Thanks plants vs zombies 😡😡
If Pluto is a planet, then Ceres is a planet too. CERES RIGHTS!
Remember the Cant!
Let’s just acknowledge that anything big enough to be round is a planet. That’s the bare minimum criteria.
Orbit shapes and clear paths don’t matter, the Solar system isn’t a typical stellar system, many aren’t so stable and ordered, especially in binary and triplet star systems. So the pedantry around the shapes of the orbits of the outer kuiper planets is a very silly thing to argue about. After all most orbits in binary and triplet systems aren’t even predictable long term, let alone not circular.
So that makes Earth and Moon a binary planet system. I’m cool with that
I believe the rule of thumb is binary planets’ barycentre is external to either body. This is the case with Pluto/Charon,
I think it’s also the case with Earth/Moon.It is not the case with the earth and the moon. It would be if the moon was 40% more massive
That’s a good rule of thumb… but it’s probably not enough; no reasonable definition would call Jupiter a star, or even a brown dwarf, or the Solar System a binary system, yet the Sol - Jupiter barycentre is outside the sun… (the whole system’s barycentre is sometimes inside the sun, but that’s due to Saturn’s, Uranus’, and Neptune’s pulls cancelling Jupiter’s).

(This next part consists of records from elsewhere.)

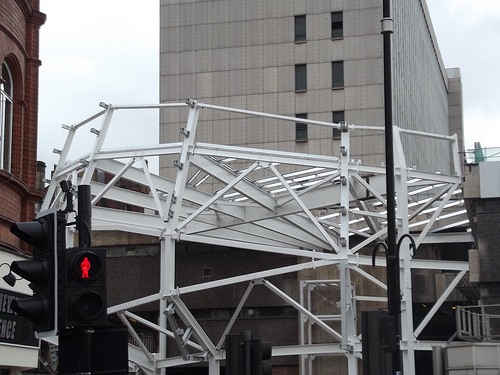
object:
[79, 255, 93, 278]
person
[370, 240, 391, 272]
hooks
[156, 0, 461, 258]
building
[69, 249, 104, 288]
signal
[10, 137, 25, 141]
brick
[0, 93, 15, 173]
window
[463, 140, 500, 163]
fence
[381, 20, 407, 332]
pole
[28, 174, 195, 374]
crosswalk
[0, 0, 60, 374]
building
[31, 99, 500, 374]
scaffolding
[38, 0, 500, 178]
sky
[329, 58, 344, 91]
windows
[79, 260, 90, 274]
red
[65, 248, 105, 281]
light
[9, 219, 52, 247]
signals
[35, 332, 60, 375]
lights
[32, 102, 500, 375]
structure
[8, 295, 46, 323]
sign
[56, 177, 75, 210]
camera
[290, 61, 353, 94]
rows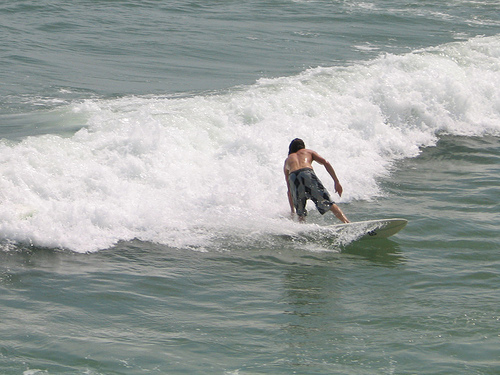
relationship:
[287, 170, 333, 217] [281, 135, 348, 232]
shorts on man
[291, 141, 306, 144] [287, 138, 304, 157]
hair on head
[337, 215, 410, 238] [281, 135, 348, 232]
surfboard under man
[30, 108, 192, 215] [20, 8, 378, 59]
wave in water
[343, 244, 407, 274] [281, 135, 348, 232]
shadow of man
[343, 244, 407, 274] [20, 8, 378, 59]
shadow in water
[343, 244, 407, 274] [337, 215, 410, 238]
shadow of surfboard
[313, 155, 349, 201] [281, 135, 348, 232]
arm of man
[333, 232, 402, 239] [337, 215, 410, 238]
bottom of surfboard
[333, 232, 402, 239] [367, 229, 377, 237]
bottom has logo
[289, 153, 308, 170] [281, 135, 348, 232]
back of man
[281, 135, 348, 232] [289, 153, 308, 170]
man has back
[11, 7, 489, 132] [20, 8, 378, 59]
ocean has water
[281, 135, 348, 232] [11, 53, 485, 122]
person on waves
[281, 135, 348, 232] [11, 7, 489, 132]
person on ocean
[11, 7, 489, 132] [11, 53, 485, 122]
ocean has waves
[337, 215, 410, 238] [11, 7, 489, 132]
surfboard in ocean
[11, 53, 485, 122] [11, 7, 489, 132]
waves in ocean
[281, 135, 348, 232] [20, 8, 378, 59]
man in water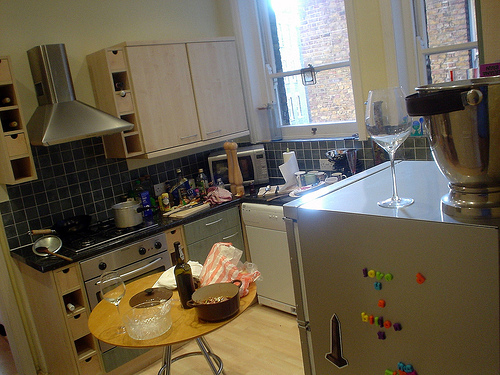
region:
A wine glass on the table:
[95, 265, 127, 335]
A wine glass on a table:
[168, 235, 196, 309]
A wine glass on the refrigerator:
[362, 82, 417, 208]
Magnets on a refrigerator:
[343, 262, 429, 343]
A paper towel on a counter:
[274, 145, 303, 182]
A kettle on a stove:
[108, 200, 160, 230]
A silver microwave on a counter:
[200, 142, 273, 191]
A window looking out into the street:
[248, 0, 362, 127]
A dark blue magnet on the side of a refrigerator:
[318, 312, 351, 368]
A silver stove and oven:
[80, 232, 172, 370]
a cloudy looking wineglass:
[365, 85, 414, 210]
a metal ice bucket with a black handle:
[404, 77, 498, 212]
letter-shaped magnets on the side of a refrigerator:
[299, 209, 497, 374]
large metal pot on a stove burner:
[108, 199, 148, 232]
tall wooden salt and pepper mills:
[221, 138, 246, 198]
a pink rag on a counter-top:
[201, 184, 236, 209]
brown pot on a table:
[185, 279, 244, 321]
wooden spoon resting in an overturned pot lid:
[31, 232, 73, 265]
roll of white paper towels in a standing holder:
[278, 145, 299, 185]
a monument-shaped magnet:
[324, 313, 348, 368]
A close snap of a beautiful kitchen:
[1, 0, 496, 372]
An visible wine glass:
[329, 82, 414, 210]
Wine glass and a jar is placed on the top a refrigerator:
[289, 60, 499, 361]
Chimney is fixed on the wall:
[15, 47, 150, 180]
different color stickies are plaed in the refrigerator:
[329, 240, 489, 372]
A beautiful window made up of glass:
[256, 8, 361, 135]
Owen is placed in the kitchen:
[209, 144, 271, 197]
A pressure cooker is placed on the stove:
[110, 188, 151, 234]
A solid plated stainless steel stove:
[68, 219, 193, 368]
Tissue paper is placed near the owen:
[277, 145, 304, 192]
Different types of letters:
[349, 251, 451, 359]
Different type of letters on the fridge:
[275, 196, 472, 364]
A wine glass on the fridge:
[356, 82, 423, 210]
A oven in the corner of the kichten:
[186, 144, 292, 199]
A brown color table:
[57, 246, 265, 346]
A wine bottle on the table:
[160, 232, 198, 312]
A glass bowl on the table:
[125, 280, 182, 340]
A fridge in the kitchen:
[267, 154, 484, 374]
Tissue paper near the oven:
[261, 147, 312, 193]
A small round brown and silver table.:
[87, 260, 257, 372]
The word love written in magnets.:
[361, 265, 393, 282]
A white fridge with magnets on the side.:
[281, 159, 497, 373]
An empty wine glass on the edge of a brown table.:
[98, 272, 132, 337]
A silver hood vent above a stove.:
[23, 42, 134, 147]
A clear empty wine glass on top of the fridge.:
[366, 83, 412, 208]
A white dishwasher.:
[236, 200, 298, 315]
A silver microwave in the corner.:
[205, 142, 270, 187]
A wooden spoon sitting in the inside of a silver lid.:
[35, 245, 72, 262]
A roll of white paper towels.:
[278, 148, 300, 185]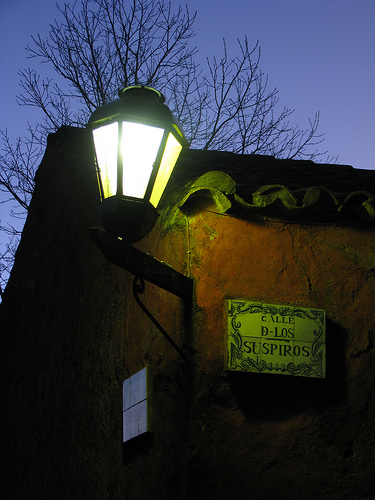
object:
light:
[86, 84, 189, 241]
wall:
[0, 124, 188, 500]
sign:
[225, 298, 324, 378]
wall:
[185, 197, 374, 500]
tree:
[0, 0, 338, 303]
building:
[0, 125, 375, 500]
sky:
[0, 0, 375, 306]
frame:
[86, 82, 187, 238]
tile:
[294, 340, 327, 381]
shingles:
[177, 185, 231, 213]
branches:
[15, 68, 59, 130]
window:
[123, 397, 147, 443]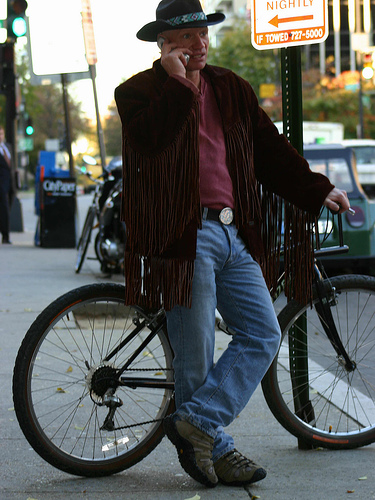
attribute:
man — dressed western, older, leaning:
[114, 1, 350, 488]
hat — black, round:
[137, 0, 225, 41]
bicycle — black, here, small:
[12, 202, 374, 477]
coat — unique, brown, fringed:
[114, 63, 333, 311]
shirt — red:
[177, 77, 235, 212]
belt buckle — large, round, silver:
[219, 207, 234, 224]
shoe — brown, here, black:
[165, 415, 218, 485]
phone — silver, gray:
[156, 38, 190, 63]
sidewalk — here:
[0, 189, 375, 499]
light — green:
[26, 125, 34, 133]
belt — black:
[199, 207, 238, 224]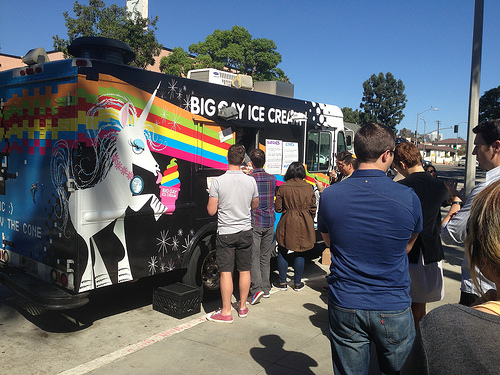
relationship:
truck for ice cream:
[5, 43, 344, 337] [251, 104, 303, 128]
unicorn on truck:
[62, 76, 165, 290] [5, 43, 344, 337]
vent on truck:
[69, 35, 140, 65] [5, 43, 344, 337]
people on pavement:
[207, 144, 259, 324] [6, 277, 333, 371]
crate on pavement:
[150, 282, 207, 321] [6, 277, 333, 371]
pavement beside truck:
[6, 277, 333, 371] [5, 43, 344, 337]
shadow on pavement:
[248, 301, 334, 372] [6, 277, 333, 371]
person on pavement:
[278, 163, 314, 286] [6, 277, 333, 371]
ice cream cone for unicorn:
[157, 159, 184, 211] [62, 76, 165, 290]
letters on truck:
[187, 92, 308, 130] [5, 43, 344, 337]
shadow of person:
[248, 301, 334, 372] [320, 125, 422, 370]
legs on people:
[223, 269, 251, 311] [207, 144, 259, 324]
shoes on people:
[210, 307, 257, 326] [207, 144, 259, 324]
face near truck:
[329, 151, 358, 177] [5, 43, 344, 337]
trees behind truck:
[50, 5, 281, 80] [5, 43, 344, 337]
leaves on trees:
[205, 42, 254, 59] [50, 5, 281, 80]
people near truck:
[214, 82, 500, 369] [5, 43, 344, 337]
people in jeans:
[207, 144, 259, 324] [321, 301, 419, 372]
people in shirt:
[207, 144, 259, 324] [318, 175, 420, 311]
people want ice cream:
[214, 82, 500, 369] [251, 104, 303, 128]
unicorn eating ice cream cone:
[62, 76, 165, 290] [157, 159, 184, 211]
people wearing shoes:
[207, 144, 259, 324] [210, 307, 257, 326]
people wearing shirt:
[207, 144, 259, 324] [318, 175, 420, 311]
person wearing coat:
[278, 163, 314, 286] [275, 178, 317, 249]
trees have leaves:
[50, 5, 281, 80] [205, 42, 254, 59]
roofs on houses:
[410, 134, 464, 154] [404, 130, 475, 166]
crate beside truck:
[150, 282, 207, 321] [5, 43, 344, 337]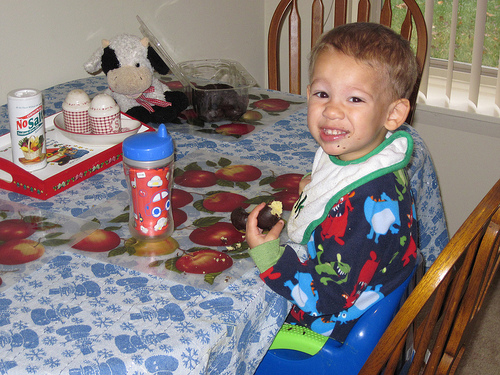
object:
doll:
[82, 32, 188, 124]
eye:
[348, 97, 364, 102]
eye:
[313, 91, 327, 99]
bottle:
[61, 89, 91, 134]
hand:
[245, 202, 283, 247]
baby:
[245, 22, 454, 344]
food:
[7, 89, 46, 169]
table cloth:
[0, 70, 449, 373]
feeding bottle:
[121, 124, 178, 243]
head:
[305, 20, 419, 157]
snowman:
[0, 283, 183, 351]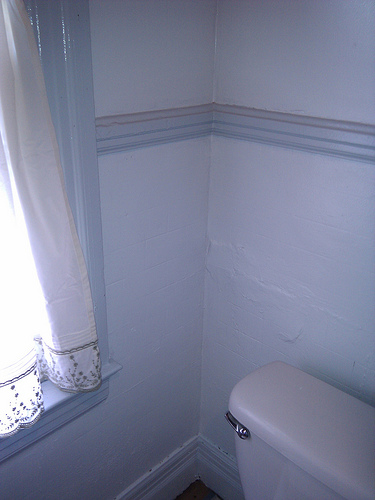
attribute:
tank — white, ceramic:
[224, 363, 374, 499]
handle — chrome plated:
[225, 413, 252, 440]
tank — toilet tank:
[227, 355, 343, 499]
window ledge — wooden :
[0, 357, 125, 460]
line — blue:
[216, 118, 370, 156]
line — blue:
[94, 120, 211, 143]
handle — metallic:
[220, 410, 256, 440]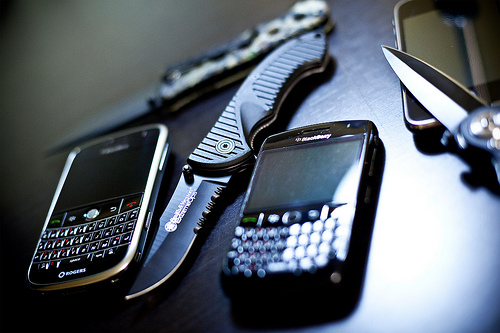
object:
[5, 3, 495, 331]
table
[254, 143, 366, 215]
screen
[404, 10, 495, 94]
screen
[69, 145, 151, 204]
screen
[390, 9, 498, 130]
phone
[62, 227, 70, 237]
button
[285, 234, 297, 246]
white button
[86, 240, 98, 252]
white button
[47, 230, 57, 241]
white button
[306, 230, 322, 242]
white button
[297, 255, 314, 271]
white button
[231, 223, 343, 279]
buttons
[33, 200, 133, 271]
buttons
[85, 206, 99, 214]
button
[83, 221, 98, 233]
button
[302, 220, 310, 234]
button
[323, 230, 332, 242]
button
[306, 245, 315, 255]
button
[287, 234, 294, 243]
button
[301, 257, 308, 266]
button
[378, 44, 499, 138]
blade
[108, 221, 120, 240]
button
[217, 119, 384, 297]
cellphone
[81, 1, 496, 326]
desk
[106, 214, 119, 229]
button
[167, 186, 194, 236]
words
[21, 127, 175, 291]
cellphone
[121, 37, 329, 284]
blade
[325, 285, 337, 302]
motorcycle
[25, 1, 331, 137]
knife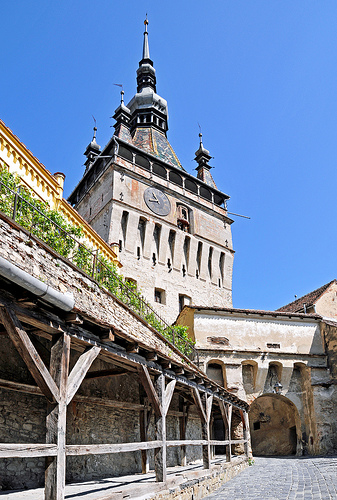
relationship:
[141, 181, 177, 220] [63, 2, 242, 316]
clock on old tower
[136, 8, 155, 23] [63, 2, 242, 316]
flag on top tower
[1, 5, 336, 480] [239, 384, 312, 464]
building has entryway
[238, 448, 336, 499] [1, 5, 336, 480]
pathway leading building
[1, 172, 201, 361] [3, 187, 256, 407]
tiles on roof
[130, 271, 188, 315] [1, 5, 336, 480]
windows on side of building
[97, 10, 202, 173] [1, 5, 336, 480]
steeple on top building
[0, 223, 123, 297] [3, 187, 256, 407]
shingles are on roof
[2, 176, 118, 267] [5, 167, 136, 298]
plants growing on balcony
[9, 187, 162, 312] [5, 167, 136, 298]
railing on balcony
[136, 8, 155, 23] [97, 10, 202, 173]
flag on steeple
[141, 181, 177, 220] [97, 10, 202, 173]
clock face on tower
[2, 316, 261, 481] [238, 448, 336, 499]
wood along pathway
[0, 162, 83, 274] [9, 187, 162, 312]
plants growing along railing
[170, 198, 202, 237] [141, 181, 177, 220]
window next to clock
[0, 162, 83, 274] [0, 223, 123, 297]
plants has shingles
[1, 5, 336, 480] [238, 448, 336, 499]
building has pathway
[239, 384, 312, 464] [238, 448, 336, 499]
tunnel by sidewalk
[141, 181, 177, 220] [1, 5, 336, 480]
clock on building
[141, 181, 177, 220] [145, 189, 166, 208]
clock has hands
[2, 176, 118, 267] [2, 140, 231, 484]
bushes of building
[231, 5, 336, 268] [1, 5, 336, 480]
sky above building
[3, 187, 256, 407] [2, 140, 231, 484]
roof of building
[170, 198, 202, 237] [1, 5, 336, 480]
window on building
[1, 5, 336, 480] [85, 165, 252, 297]
building color light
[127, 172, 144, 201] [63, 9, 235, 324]
stain on old tower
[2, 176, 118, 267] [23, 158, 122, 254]
plants on ledge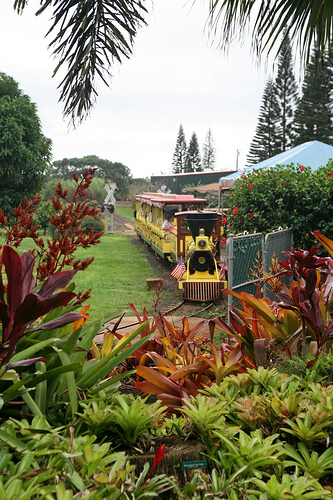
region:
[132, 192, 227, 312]
small yellow and red train for tourists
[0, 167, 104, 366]
tip of a burgundy plant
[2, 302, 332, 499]
plants around a tree stump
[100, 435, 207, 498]
tree stump in the middle of green and burgundy plants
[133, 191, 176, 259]
tourists on the right side of train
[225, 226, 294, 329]
two tall metal gates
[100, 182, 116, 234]
railroad crossing sign beside the tracks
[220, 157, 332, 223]
top of a tree with red flower blooms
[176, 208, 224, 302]
yellow and black front of train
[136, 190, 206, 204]
red roof on top of train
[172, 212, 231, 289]
engine of a small passenger train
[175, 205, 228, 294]
train is yellow and black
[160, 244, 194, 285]
american flag on train engine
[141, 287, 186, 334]
part of train track in front of train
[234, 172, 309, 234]
green bush with red flowers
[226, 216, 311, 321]
chain link gate near train tracks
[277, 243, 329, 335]
colorful plant behind gate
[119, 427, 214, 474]
tree stump surrounded by green plants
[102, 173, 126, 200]
white railroad crossing sign by train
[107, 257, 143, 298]
grass by tracks is green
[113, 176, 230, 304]
A little yellow train.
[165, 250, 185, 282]
The American flag hanging from the train.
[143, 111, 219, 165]
Green trees in the distance.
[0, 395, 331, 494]
Little green plants in the foreground.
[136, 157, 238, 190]
A building in the distance.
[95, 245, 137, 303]
The grass is green.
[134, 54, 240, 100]
The sky is overcast.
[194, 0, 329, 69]
A palm frond hanging down.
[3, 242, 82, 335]
Red leaves on a plant.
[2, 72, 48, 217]
A green tree in the background.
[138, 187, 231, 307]
red and yellow train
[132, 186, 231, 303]
train moving towards camera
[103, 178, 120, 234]
railroad crossing sign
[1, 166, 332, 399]
red and orange leaves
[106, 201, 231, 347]
brown metal tracks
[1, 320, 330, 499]
lush green plants in foreground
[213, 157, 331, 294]
large rosebush behind the fence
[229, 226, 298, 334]
chain-link fence separates plants from tracks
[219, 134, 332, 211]
light blue awning behind rosebush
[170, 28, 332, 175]
evergreen trees in background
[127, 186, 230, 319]
the train is yellow.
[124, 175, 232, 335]
the train is on a track.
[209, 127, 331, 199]
the tent is green.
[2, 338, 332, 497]
the plants are green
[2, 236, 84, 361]
the plant is purple.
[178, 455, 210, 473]
the sign is green.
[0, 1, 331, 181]
the sky is white.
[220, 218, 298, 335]
the fence is metal.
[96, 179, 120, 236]
the train sign is white and black.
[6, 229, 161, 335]
the grass is green.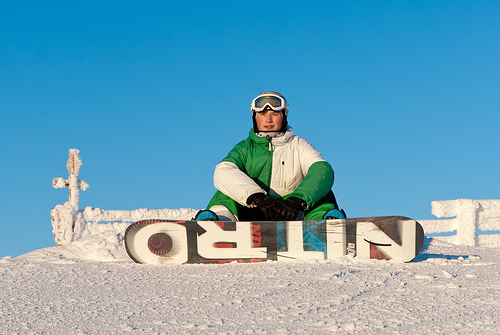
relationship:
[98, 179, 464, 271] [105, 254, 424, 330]
fence covered in snow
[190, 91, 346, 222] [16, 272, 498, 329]
person sitting in snow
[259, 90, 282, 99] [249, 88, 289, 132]
tan helmet on head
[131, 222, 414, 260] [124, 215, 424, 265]
letters on colored snowboard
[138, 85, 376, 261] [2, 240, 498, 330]
person sitting on hill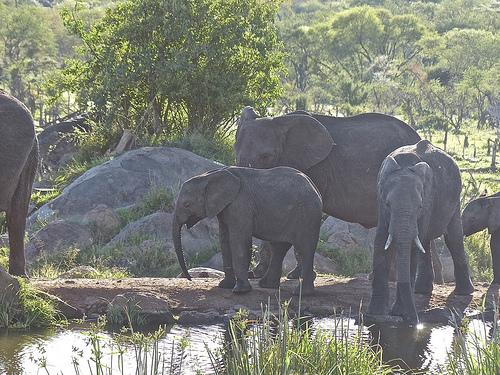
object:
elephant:
[172, 164, 324, 297]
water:
[1, 316, 499, 373]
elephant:
[369, 138, 472, 312]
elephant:
[235, 104, 436, 296]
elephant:
[0, 78, 38, 278]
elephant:
[461, 193, 499, 289]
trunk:
[396, 241, 420, 324]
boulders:
[0, 147, 476, 280]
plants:
[0, 282, 499, 375]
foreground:
[1, 267, 498, 375]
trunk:
[172, 219, 192, 278]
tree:
[60, 0, 290, 150]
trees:
[293, 3, 500, 126]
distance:
[0, 0, 499, 171]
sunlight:
[8, 320, 228, 374]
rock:
[317, 222, 362, 262]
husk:
[413, 235, 427, 253]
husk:
[383, 235, 393, 249]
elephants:
[172, 104, 499, 316]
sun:
[415, 321, 426, 330]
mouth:
[184, 220, 200, 230]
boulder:
[0, 146, 277, 271]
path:
[27, 274, 499, 312]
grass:
[217, 286, 404, 374]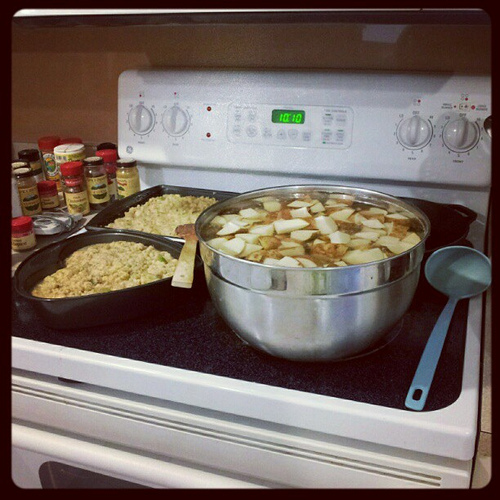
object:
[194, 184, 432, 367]
bowl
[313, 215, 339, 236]
potatoes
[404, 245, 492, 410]
spoon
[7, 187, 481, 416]
stove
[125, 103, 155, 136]
knob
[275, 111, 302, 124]
letters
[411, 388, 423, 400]
hole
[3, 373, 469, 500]
lines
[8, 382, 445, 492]
door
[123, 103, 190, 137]
knobs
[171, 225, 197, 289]
spoon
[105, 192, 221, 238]
food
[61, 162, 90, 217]
container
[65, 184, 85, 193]
herbs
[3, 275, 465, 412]
surface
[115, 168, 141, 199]
spices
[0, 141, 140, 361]
counter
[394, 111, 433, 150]
knobs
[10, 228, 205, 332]
casserole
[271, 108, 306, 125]
clock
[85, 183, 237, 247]
pan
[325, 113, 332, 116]
button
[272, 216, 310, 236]
potatoes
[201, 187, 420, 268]
water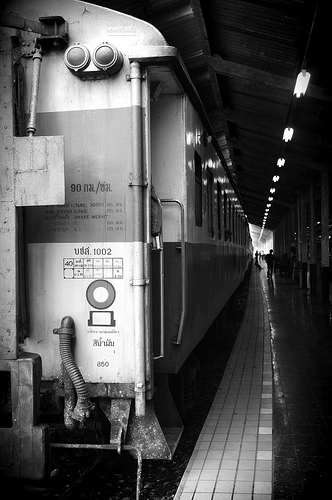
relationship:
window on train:
[193, 146, 205, 230] [0, 2, 253, 498]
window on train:
[204, 165, 215, 244] [0, 2, 253, 498]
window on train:
[216, 179, 223, 242] [0, 2, 253, 498]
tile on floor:
[220, 459, 242, 469] [161, 261, 286, 497]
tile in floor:
[254, 480, 274, 493] [167, 258, 294, 492]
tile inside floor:
[259, 407, 276, 417] [155, 255, 280, 497]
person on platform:
[266, 249, 276, 278] [164, 243, 296, 496]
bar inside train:
[157, 195, 192, 351] [3, 2, 264, 463]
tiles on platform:
[163, 311, 286, 498] [159, 23, 327, 496]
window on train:
[193, 151, 205, 236] [3, 2, 264, 463]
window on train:
[205, 161, 216, 238] [3, 2, 264, 463]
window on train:
[225, 202, 233, 258] [3, 2, 264, 463]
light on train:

I’d call the barycentre thing a necessary but not sufficient requirement; a proper definition of double planet should probably also take into account other factors like the relative mass and density of the bodies, and their minimum and maximum distance.
OK, can you name all planets in the solar system?
Sure. Jeff, Darryl, Norma, Luanne, I got lotsa names.
…this would trigger a friend of mine so badly (fungi enthusiast and Pluto stan). I want to send it, but at the same time… I’m not sure I’d hear the end of it.